I Led the Mob That Attacked a Church and Jesus Sto...

I Led the Mob That Attacked a Church and Jesus Stopped Me Cold



My father, Mahmoud Al Amin, came to America from Lebanon in 1979.

He arrived with almost nothing except two suitcases and the address of a cousin who lived in a small apartment on the East Side of Dearborn.

He worked in a factory for 12 years.

He saved every dollar he could.

He bought a small convenience store and then a second one.

By the time I was born in 1983, my father was a respected man in the community.

He was not rich by American standards, but he was comfortable and he had built something from nothing and everyone around us knew it.

My father was a proud man.

He was proud of his Lebanese heritage.

He was proud of being Muslim.

He was proud of the community he had helped build in Dearborn, but there was a darkness underneath that pride that I did not fully understand until I was much older.

My father had left Lebanon during the years of civil war and Israeli military operations in the south.

He had watched his village burn.

He had buried neighbors with his own hands.

He had carried wounds inside his chest that never fully healed, no matter how many years passed or how successful his stores became.

He never spoke about those years in direct terMs. He never sat me down and told me the full story of what he had seen and survived, but the anger leaked out of him in a hundred small ways every single day.

It came out when the news showed images from the Middle East.

It came out when he drove past the Catholic church on our street and muttered under his breath.

It came out in the sermons at our mosque, where the Imam talked about the enemies of Islam and everyone in the room nodded along like it was the most natural thing in the world.

I absorbed all of it the way a child absorbs everything around him without question, without filter, without ever stopping to ask whether what I was being taught was true or whether it was just pain dressed up as religion.

The mosque we attended was led by a man named Sheikh Bassam.

He was a tall man with a thick gray beard and a deep voice that filled the entire prayer hall when he spoke.

He was educated.

He was articulate.

He could quote a scripture for hours without stopping and he believed with his whole heart that the Christian West was the fundamental enemy of Islam, not just politically, spiritually, theologically.
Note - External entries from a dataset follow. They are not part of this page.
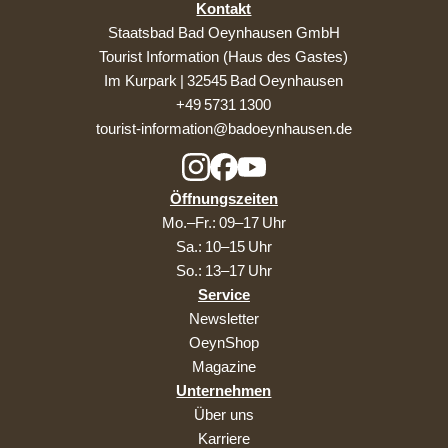
Kontakt
Staatsbad Bad Oeynhausen GmbH
Tourist Information (Haus des Gastes)
Im Kurpark | 32545 Bad Oeynhausen
+49 5731 1300
tourist-information@badoeynhausen.de
Öffnungszeiten
Mo.–Fr.: 09–17 Uhr
Sa.: 10–15 Uhr
So.: 13–17 Uhr
Service
Newsletter
OeynShop
Magazine
Unternehmen
Über uns
Karriere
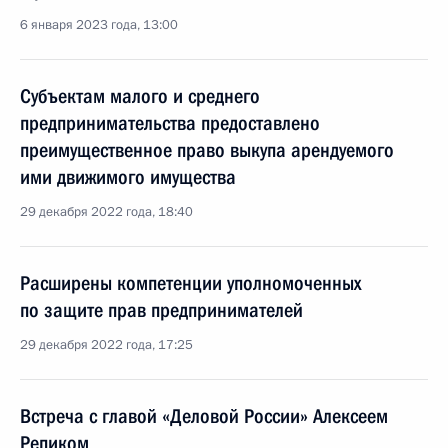
6 января 2023 года, 13:00
Субъектам малого и среднего
предпринимательства предоставлено
преимущественное право выкупа арендуемого
ими движимого имущества
29 декабря 2022 года, 18:40
Расширены компетенции уполномоченных
по защите прав предпринимателей
29 декабря 2022 года, 17:25
Встреча с главой «Деловой России» Алексеем
Репиком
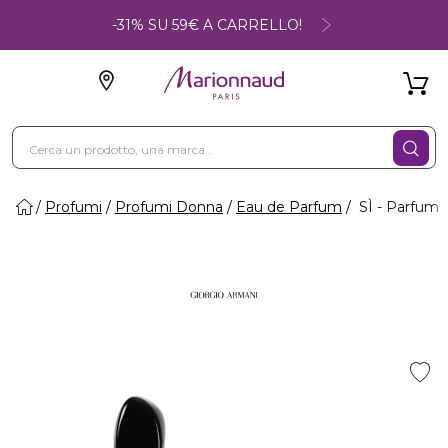
-31% SU 59€ A CARRELLO!
Profumi
Profumi Donna
Eau de Parfum
SÌ - Parfum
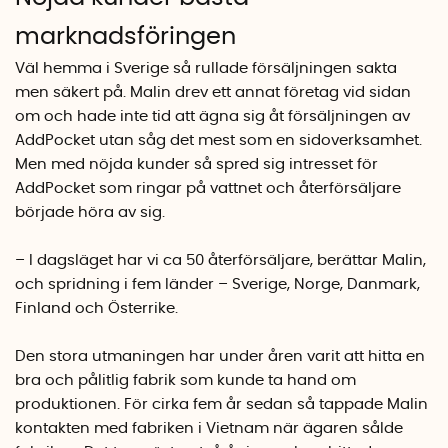
marknadsföringen
Väl hemma i Sverige så rullade försäljningen sakta
men säkert på. Malin drev ett annat företag vid sidan
om och hade inte tid att ägna sig åt försäljningen av
AddPocket utan såg det mest som en sidoverksamhet.
Men med nöjda kunder så spred sig intresset för
AddPocket som ringar på vattnet och återförsäljare
började höra av sig.
– I dagsläget har vi ca 50 återförsäljare, berättar Malin,
och spridning i fem länder – Sverige, Norge, Danmark,
Finland och Österrike.
Den stora utmaningen har under åren varit att hitta en
bra och pålitlig fabrik som kunde ta hand om
produktionen.
För cirka fem år sedan så tappade Malin
kontakten med fabriken i Vietnam när ägaren sålde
He taught us that Christianity had corrupted the original message of Jesus, who he said was just a prophet and nothing more.

He taught us that the church was a house of idolatry.

He taught us that the Eucharist, which Catholics call the body and blood of Christ, was the ultimate blasphemy because it elevated a human being to the level of God.

I heard these teachings every Friday for 20 years.

I heard them so many times that they stopped sounding like opinions and started sounding like facts, like gravity, like air, like something so obviously true that only a fool or a traitor would question them.

By the time I was in my mid-20s, I had become one of Sheikh Bassam’s most dedicated followers.

I was not just a mosque attendee.

I was an organizer.

I helped it coordinate events.

I recruited young men from the community.

I connected our local group with networks of like-minded Muslims across the country who believed that active resistance against Western Christian influence was a religious obligation.

I want to be honest with you about what I mean when I say active resistance.

I am not talking about protests or pamphlets or peaceful demonstrations.

I am talking about organized intimidation.

I am talking about targeting churches and Christian community events with the intention of disrupting and frightening and sending a message.

We told ourselves it was jihad.

We told ourselves that every act of disruption we carried out was earning us reward in paradise.

We are not planting bombs.

We had not crossed that line, but we were walking toward it one step at a time and I was leading the march.

The men I recruited were young and angry and desperate for purpose.

Most of them were second or a third generation Muslims born in America who felt caught between two worlds and fully accepted by neither.

They had grown up watching their fathers and uncles struggle against discrimination.

They had seen the way Muslim communities in the Middle East were portrayed in American media.

They had felt the sting of casual racism and religious prejudice in schools and workplaces and neighborhoods.

They were carrying real pain and I gave that pain a direction.

I gave it a target.

I gave it a theology that told them their anger was not just justified, but holy.

That is one of the most dangerous things a human being can do.

Taking the genuine pain of vulnerable people and turning it into a weapon.

I did not understand that then.

I thought I was empowering them.

I thought I was waking them up.

I thought I was being the leader that our community needed.

What I was actually doing was destroying them from the inside while telling them they were being made stronger.

In the spring of 2016, Sheikh Bassam approached me after Friday prayers with something specific in mind.

He had received information that a local Catholic church was planning a special high mass to celebrate a significant feast day.

This was not just an ordinary Sunday service.